Computer Science 330
Operating Systems

Fall 2020, Siena College

Lab 2: C
Due: 11:00 AM, Monday, August 31, 2020

In this lab, we will begin to develop your skills as a C programmer.

You must work individually on this lab.

Learning goals:

  1. To learn how to compile and run programs at the Unix command line.
  2. To learn about the search path in Unix shells.
  3. To learn the basic structure of a C program, including console input/output, and apply that understanding to implement some simple programs in C.

Getting Set Up

You will receive an email with the link to follow to set up your GitHub repository, which will be named c-lab-yourgitname, for this lab.

The C Programming Language

C is a widely-used, general purpose language, well-suited to low-level systems programming and scientific computation. Few languages have maintained popularity for as long as C has.

We will initially study it assuming you have Java experience, focusing on the features that make C significantly different from Java. Fortunately, Java borrowed much of its syntax from C, so it is not difficult for a Java programmer to read most C programs.

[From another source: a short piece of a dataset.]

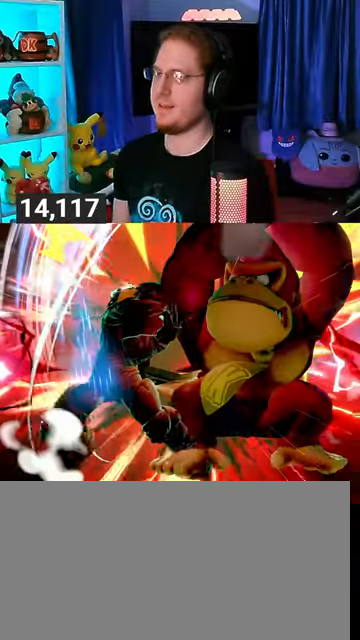
{"buttons": [], "left_stick": "center", "right_stick": "center", "events": [[400, "Y", "up"]]}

C++ is a superset of C (that is, any valid C program is also a valid C++ program, just one that doesn't take advantage of the additional features of C++). C++ adds object-oriented feautures. In this course, we will look only at C, not C++.

We saw in the first lab how to compile and run a "Hello, World" program. You used the gcc command to produce an executable file a.out. Your repository for this lab includes a similar program, hello.c. Even in this simple program, there are several things worth noting as a beginning C programmer.

The command

gcc hello.c

is essentially just another program that can can run at the command prompt. We run a program named gcc, which is a free C compiler, part of the GNU Compiler Collection.

This example uses the gcc command in its simplest form, where it is used to compile a complete C program that is contained in a single file. In this case, we're asking gcc to compile a C program (the source code) found in the file hello.c. Since we didn't specify what to call the executable program produced, gcc produces a file a.out. The name is a.out for historical reasons, and stands for "assembler output".

This is analogous to a Java program consisting of one class (let's say it's the public class Hello in Hello.java) that has nothing but a main method. There is an important difference, however. In Java, when you compile, either by pressing a button in your IDE or at the command line with

javac Hello.java

the file produced is Hello.class, which needs to be run inside a Java Virtual Machine (JVM):

java Hello

It cannot run directly on the computer's hardware. The program java, the implementation of the JVM, runs (more) directly on the hardware, but that program runs the Java program on our behalf.

Executables and Search Paths

But... when we compile the hello.c program, the a.out file produced is an actual executable program that runs on the hardware.

To understand how we run the program and why it's done that way, we need to understand how Unix shells run any program. Basically, to run a program we type its name. But the names it recognizes are only those programs that exist in a set of directories on the system called the search path.

The search path is simply a list of directory names, which are searched in the order they're specified for an executable program with the name that was typed at the shell prompt.

The search path is specified using an environment variable. Environment variables are used in Unix to provide information to a variety of programs. We can see the set of environment variables assigned to our shell with the env command. Run the command and redirect its output to a file env.out.

Output Capture: env.out for 1 point(s)

In the file env.out, find the line that specifies the PATH environment variable. This is the list of directories where your shell will look for programs when you type a name at the prompt.

Using ls, look at the contents of some of the directories in your path. Can you find some of the commands you learned in the earlier lab?

So, if we want to figure out which actual executable file will run when we type a name, we can (as the shell would do), search each directory in our search path. The first one we encounter is the one that will execute. That's a lot of work. If we want to know which program will execute if we issue a particular command, we can use the which command to find out.

Question 1: Which executable file is run when you issue a gcc command on noreaster? (2 points)

So when we run one of our own programs, such as the a.out we generated from hello.c, we type its name. But if you do that on noreaster, you will likely get an error message, even those a.out is in your working directory:

[jcool@noreaster ~]$ a.out
bash: a.out: command not found

The problem is that your working directory is not part of your search path! That's why when we ran the program above, we ran it with a slightly different command:

[jcool@noreaster hello]$ ./a.out 
Hello, C World!

The "./" before the name tells our shell that we want to run the program in ".", which is the Unix shortcut for specifying our home directory. We could just as well give an entire absolute path to our program:

[jcool@noreaster hello]$ /home/jcool/opsys/c-lab-jcool/a.out 
Hello, C World!

We could have programs in our current directory execute without the "./" or absolute path, but having "." in a search path is generally considered a bad idea.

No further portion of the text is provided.